An opinion piece in the NY Times
considers how to ease the problem of "rape kits" going unprocessed for years by increasing the number of SANEs (Sexual Assault Nurse Examiners).
Las Vegas — If you are an adult victim of sexual assault in Las Vegas, there is only one hospital where you can go to have a rape kit completed. Only two nurses in that hospital have specialized training to do the exam.
In a metropolitan area of two million people, in a state with consistently high rates of domestic violence, the limited number of resources for sexual assault survivors seeking to prosecute, although troubling, is not unique.
There are shortages of sexual assault nurse examiners throughout the United States, but such low numbers are more common in rural areas, where patients seeking rape kits may be redirected to hospitals hours away.
These examinations can take a long time, up to six hours, and are most effective when completed shortly after the assault. Before receiving an exam, victims are encouraged not to change their clothes. Not to shower. Not to use the restroom. So if a patient’s nearest medical facility does not have the staff or resources available to complete the highly personal exam, or to provide sensitive, timely care, that victim may, as a result, choose to forgo reporting their assailant.
The national issue of untested rape kits has gained attention in recent years because of initiatives like End the Backlog that have revealed the staggering numbers of untested kits sitting in law enforcement storage rooms. According to End the Backlog, there are approximately 8,000 that remain untested in Nevada.

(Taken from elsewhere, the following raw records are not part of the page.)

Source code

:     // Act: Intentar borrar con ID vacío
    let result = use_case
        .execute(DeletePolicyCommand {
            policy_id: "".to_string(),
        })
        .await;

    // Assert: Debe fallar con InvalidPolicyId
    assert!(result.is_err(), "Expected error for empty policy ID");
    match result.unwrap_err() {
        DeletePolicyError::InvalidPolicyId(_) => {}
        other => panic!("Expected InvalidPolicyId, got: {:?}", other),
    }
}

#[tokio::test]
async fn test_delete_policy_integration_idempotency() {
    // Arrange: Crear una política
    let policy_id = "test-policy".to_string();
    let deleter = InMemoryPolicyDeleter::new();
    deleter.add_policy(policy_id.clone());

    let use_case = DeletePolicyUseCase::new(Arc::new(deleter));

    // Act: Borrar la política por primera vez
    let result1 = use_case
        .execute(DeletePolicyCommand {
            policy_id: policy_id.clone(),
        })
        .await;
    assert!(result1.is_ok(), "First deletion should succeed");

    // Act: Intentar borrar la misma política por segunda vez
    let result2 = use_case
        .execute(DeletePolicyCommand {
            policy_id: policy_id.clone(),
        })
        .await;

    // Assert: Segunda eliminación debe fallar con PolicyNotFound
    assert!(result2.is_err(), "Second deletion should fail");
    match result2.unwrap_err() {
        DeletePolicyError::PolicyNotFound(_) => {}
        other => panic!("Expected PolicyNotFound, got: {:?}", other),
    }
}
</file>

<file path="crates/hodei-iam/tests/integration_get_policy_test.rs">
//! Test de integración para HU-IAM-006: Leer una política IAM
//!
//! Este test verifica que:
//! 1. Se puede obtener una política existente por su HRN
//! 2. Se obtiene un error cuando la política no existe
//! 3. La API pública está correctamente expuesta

But before those rape kits can even accumulate in police departments, they have to be administered and sealed, typically by nurses. Certified nurses receive training on how to properly collect and preserve forensic evidence. They are prepared to testify in court. Research shows that sexual assault nurse examiners finish examinations in shorter time periods than untrained staff. They offer more emotionally sensitive care.

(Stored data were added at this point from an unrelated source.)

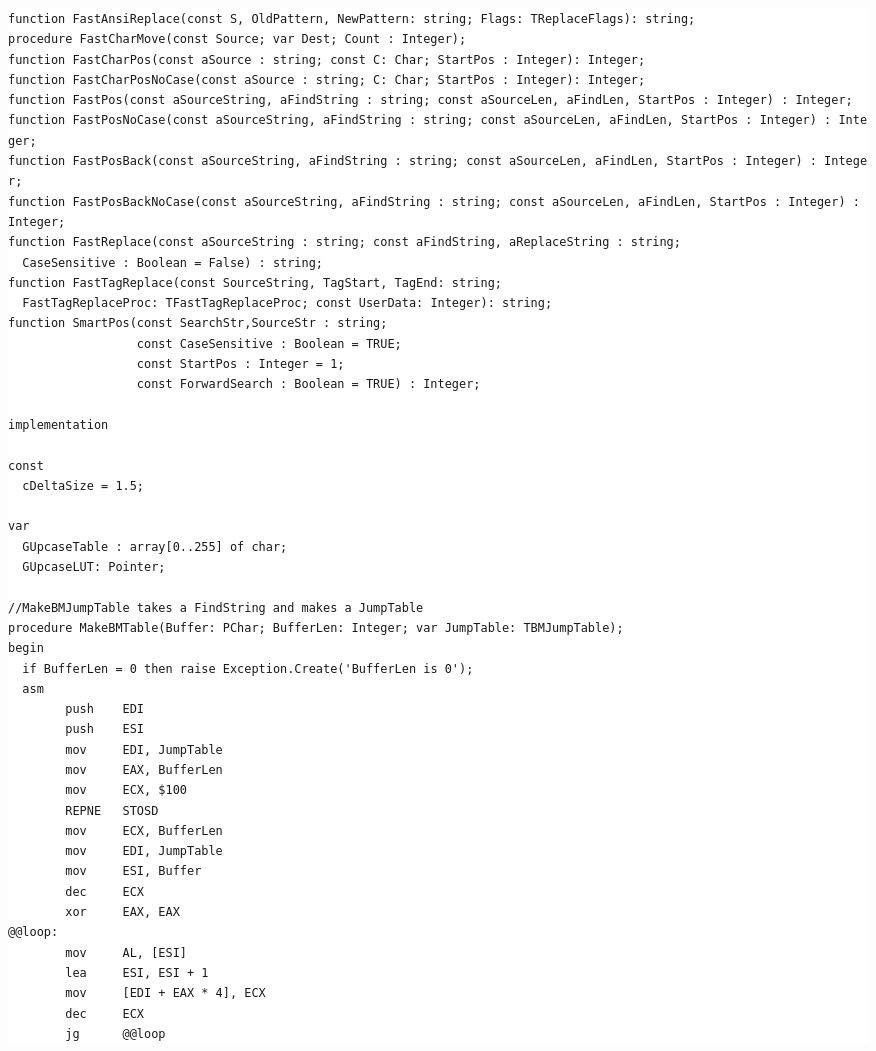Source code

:     function FastAnsiReplace(const S, OldPattern, NewPattern: string; Flags: TReplaceFlags): string;
    procedure FastCharMove(const Source; var Dest; Count : Integer);
    function FastCharPos(const aSource : string; const C: Char; StartPos : Integer): Integer;
    function FastCharPosNoCase(const aSource : string; C: Char; StartPos : Integer): Integer;
    function FastPos(const aSourceString, aFindString : string; const aSourceLen, aFindLen, StartPos : Integer) : Integer;
    function FastPosNoCase(const aSourceString, aFindString : string; const aSourceLen, aFindLen, StartPos : Integer) : Integer;
    function FastPosBack(const aSourceString, aFindString : string; const aSourceLen, aFindLen, StartPos : Integer) : Integer;
    function FastPosBackNoCase(const aSourceString, aFindString : string; const aSourceLen, aFindLen, StartPos : Integer) : Integer;
    function FastReplace(const aSourceString : string; const aFindString, aReplaceString : string;
      CaseSensitive : Boolean = False) : string;
    function FastTagReplace(const SourceString, TagStart, TagEnd: string;
      FastTagReplaceProc: TFastTagReplaceProc; const UserData: Integer): string;
    function SmartPos(const SearchStr,SourceStr : string;
                      const CaseSensitive : Boolean = TRUE;
                      const StartPos : Integer = 1;
                      const ForwardSearch : Boolean = TRUE) : Integer;
     
    implementation
     
    const
      cDeltaSize = 1.5;
     
    var
      GUpcaseTable : array[0..255] of char;
      GUpcaseLUT: Pointer;
     
    //MakeBMJumpTable takes a FindString and makes a JumpTable
    procedure MakeBMTable(Buffer: PChar; BufferLen: Integer; var JumpTable: TBMJumpTable);
    begin
      if BufferLen = 0 then raise Exception.Create('BufferLen is 0');
      asm
            push    EDI
            push    ESI
            mov     EDI, JumpTable
            mov     EAX, BufferLen
            mov     ECX, $100
            REPNE   STOSD
            mov     ECX, BufferLen
            mov     EDI, JumpTable
            mov     ESI, Buffer
            dec     ECX
            xor     EAX, EAX
    @@loop:
            mov     AL, [ESI]
            lea     ESI, ESI + 1
            mov     [EDI + EAX * 4], ECX
            dec     ECX
            jg      @@loop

Few nurses receive the training, though, and not all hospitals staff them. For some hospitals, the number of patients that seek sexual assault exams are so rare, just a few cases a month, that the cost of training nurses, or paying them to be on-call, is not financially feasible.
Jun 30, '17
I think the backlog is not because of a lack of nurses, rather city and state govts not being willing to spend the money required to process the evidence. There is a complete breakdown of social service funding in city, state and federal govts. An unwillingness to spend the money necessary to maintain everything from public infrastructure such as bridges and roads to public education, child protection etc all to give tax cuts to the rich. The only thing govts are willing to spend money on are police, prisons and the military to fund wars. Ironic that there is money for prisons but not to process the rape kits, maybe it's just another example of mysogyny and sex discrimination since women are the majority of rape victims, they can't get any respect in this country. If it were a man's problem I think this wouldn't be the case! Just my opinion.